## EXCERPTED DATA
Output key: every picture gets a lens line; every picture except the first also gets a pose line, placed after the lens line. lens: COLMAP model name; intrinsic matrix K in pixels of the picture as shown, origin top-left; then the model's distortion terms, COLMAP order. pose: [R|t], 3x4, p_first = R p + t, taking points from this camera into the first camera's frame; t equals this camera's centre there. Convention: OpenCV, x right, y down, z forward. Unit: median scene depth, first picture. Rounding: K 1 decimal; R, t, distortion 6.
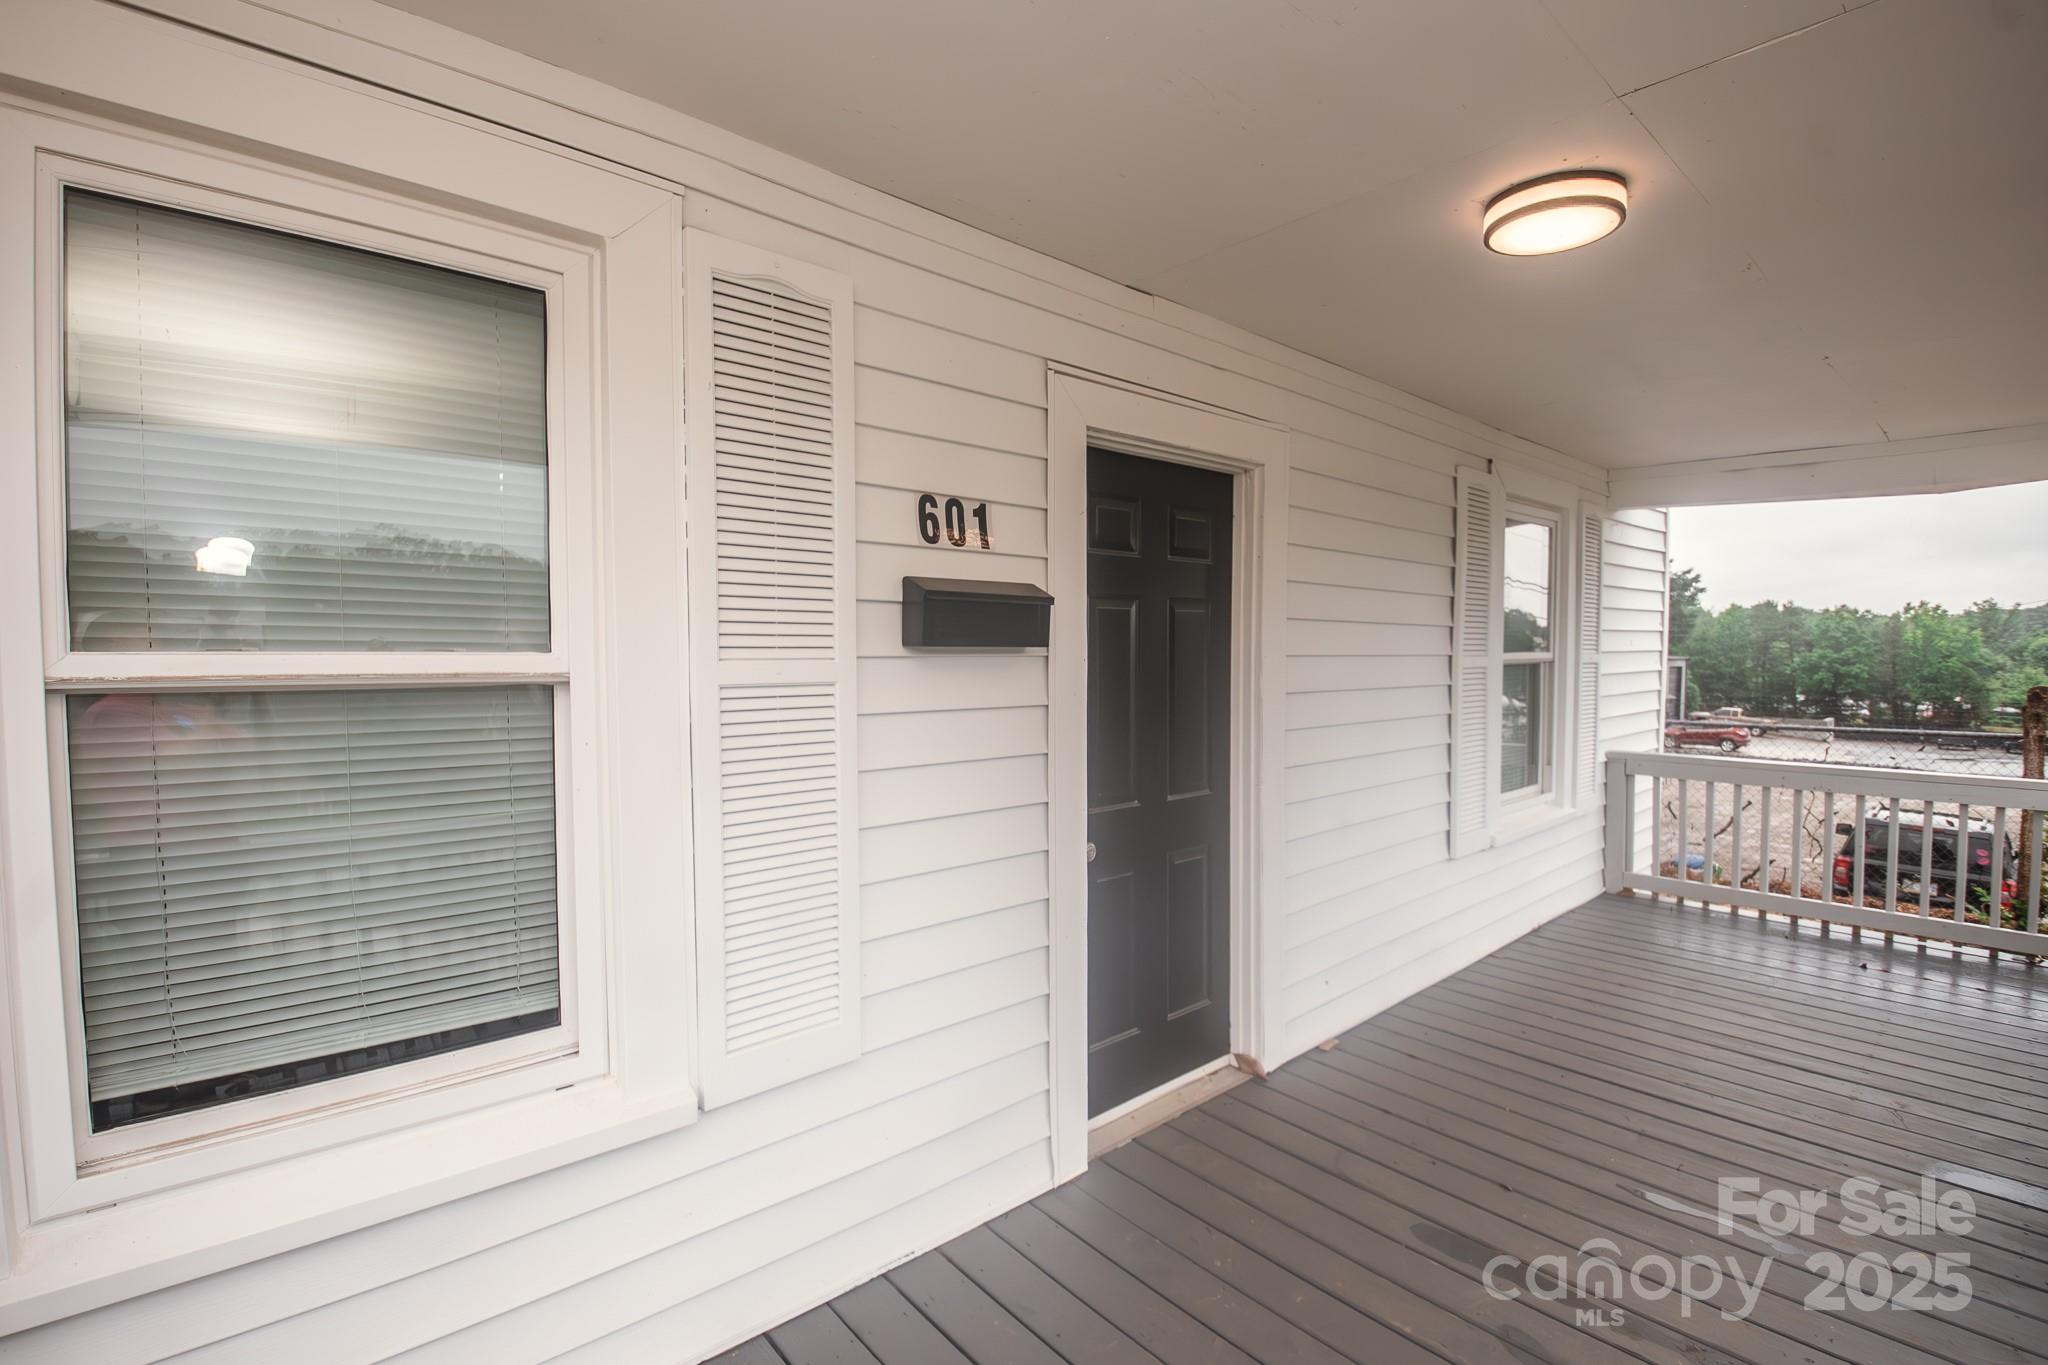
lens RADIAL K [[923.6, 0, 1028.1], [0, 923.6, 684.7], [0, 0, 1]] dist [0.000052, -0.002097]
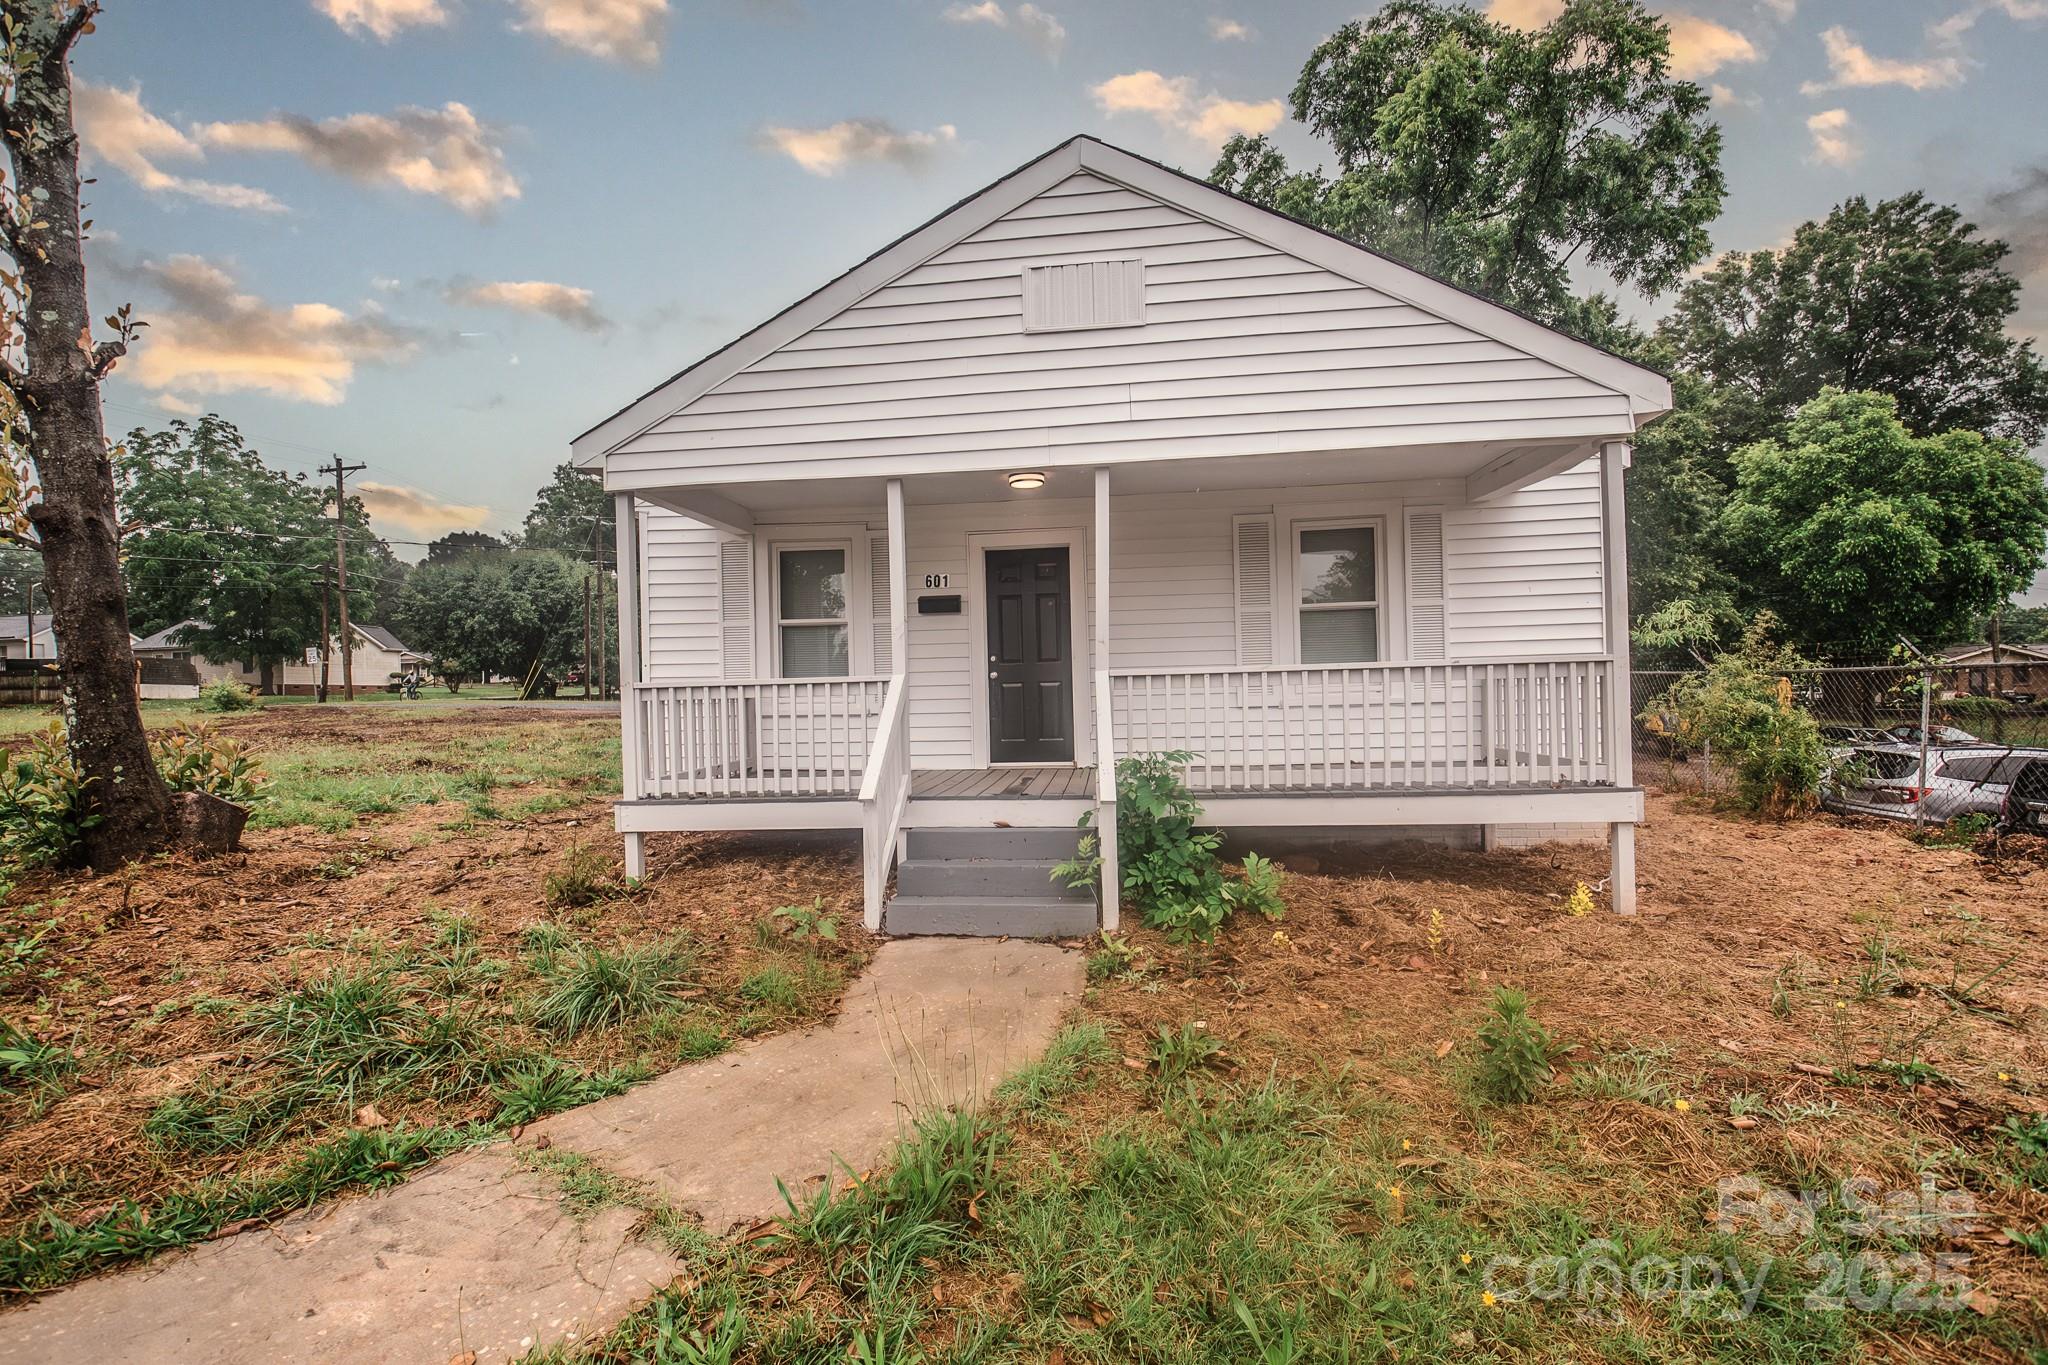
lens RADIAL K [[923.6, 0, 1024.5], [0, 923.6, 692.6], [0, 0, 1]] dist [0.000052, -0.002097]
pose [[0.671447, -0.020262, -0.740776, 1.296272], [-0.003904, 0.999516, -0.030877, 0.173475], [0.741043, 0.023625, 0.671042, -0.543367]]
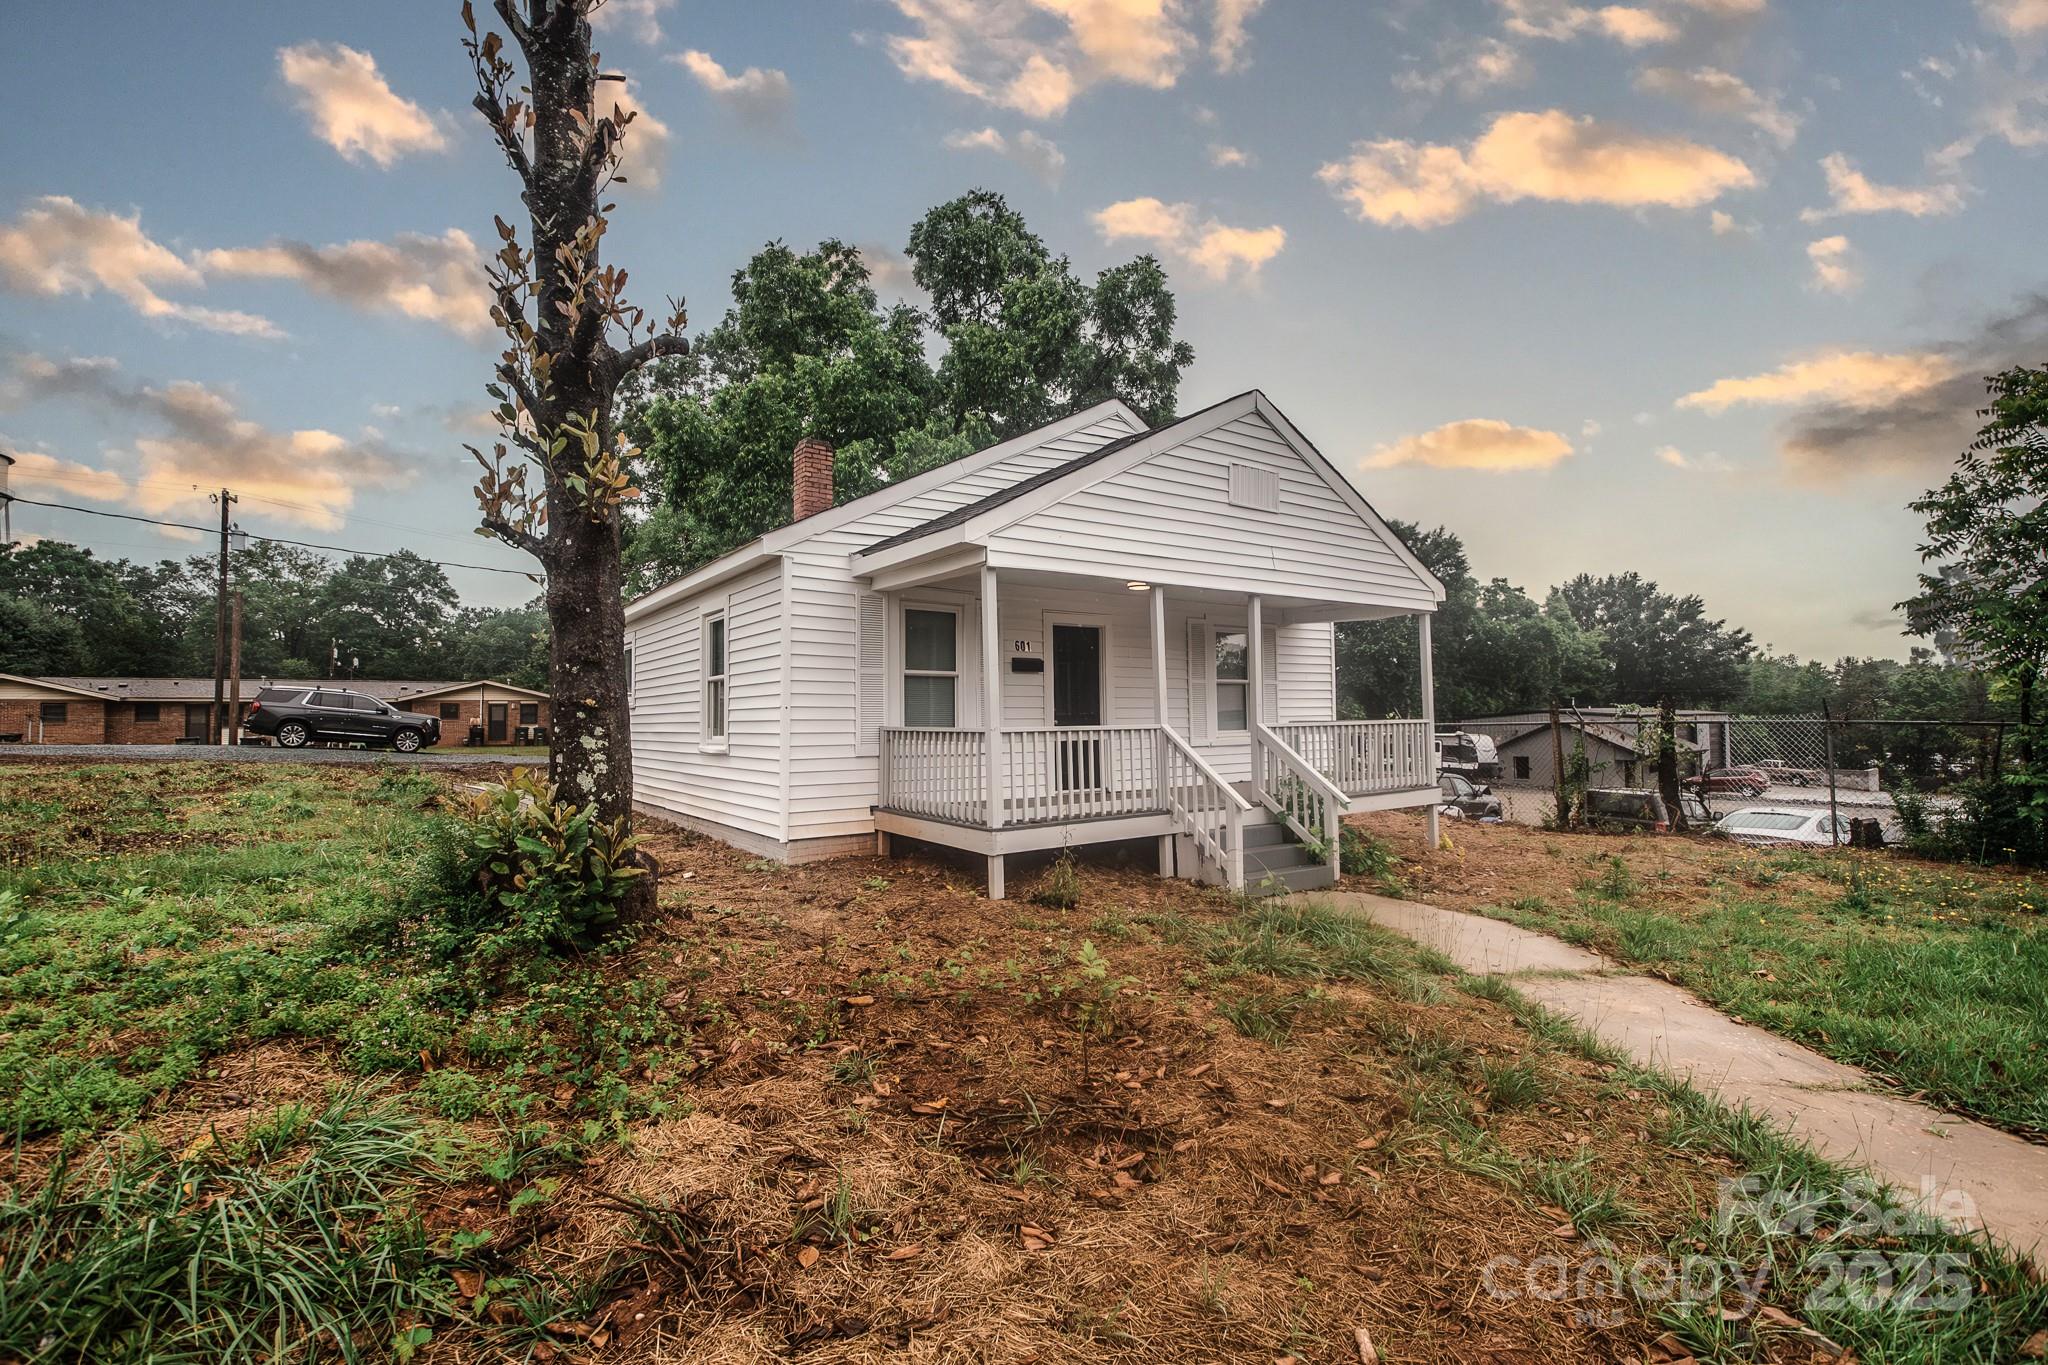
lens RADIAL K [[923.6, 0, 1023.0], [0, 923.6, 677.4], [0, 0, 1]] dist [0.000052, -0.002097]
pose [[0.995582, -0.018031, -0.092149, 0.156492], [0.010059, 0.996222, -0.086256, 0.171205], [0.093357, 0.084948, 0.992002, -1.604450]]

## HOW TO COMPLETE THIS TASK
Set down the entries again without change. Leave the pictures out.

## FINAL ANSWER
Output key: every picture gets a lens line; every picture except the first also gets a pose line, placed after the lens line. lens: COLMAP model name; intrinsic matrix K in pixels of the picture as shown, origin top-left; then the model's distortion terms, COLMAP order. pose: [R|t], 3x4, p_first = R p + t, taking points from this camera into the first camera's frame; t equals this camera's centre there. Convention: OpenCV, x right, y down, z forward. Unit: median scene depth, first picture. Rounding: K 1 decimal; R, t, distortion 6.
lens RADIAL K [[923.6, 0, 1028.1], [0, 923.6, 684.7], [0, 0, 1]] dist [0.000052, -0.002097]
lens RADIAL K [[923.6, 0, 1024.5], [0, 923.6, 692.6], [0, 0, 1]] dist [0.000052, -0.002097]
pose [[0.671447, -0.020262, -0.740776, 1.296272], [-0.003904, 0.999516, -0.030877, 0.173475], [0.741043, 0.023625, 0.671042, -0.543367]]
lens RADIAL K [[923.6, 0, 1023.0], [0, 923.6, 677.4], [0, 0, 1]] dist [0.000052, -0.002097]
pose [[0.995582, -0.018031, -0.092149, 0.156492], [0.010059, 0.996222, -0.086256, 0.171205], [0.093357, 0.084948, 0.992002, -1.604450]]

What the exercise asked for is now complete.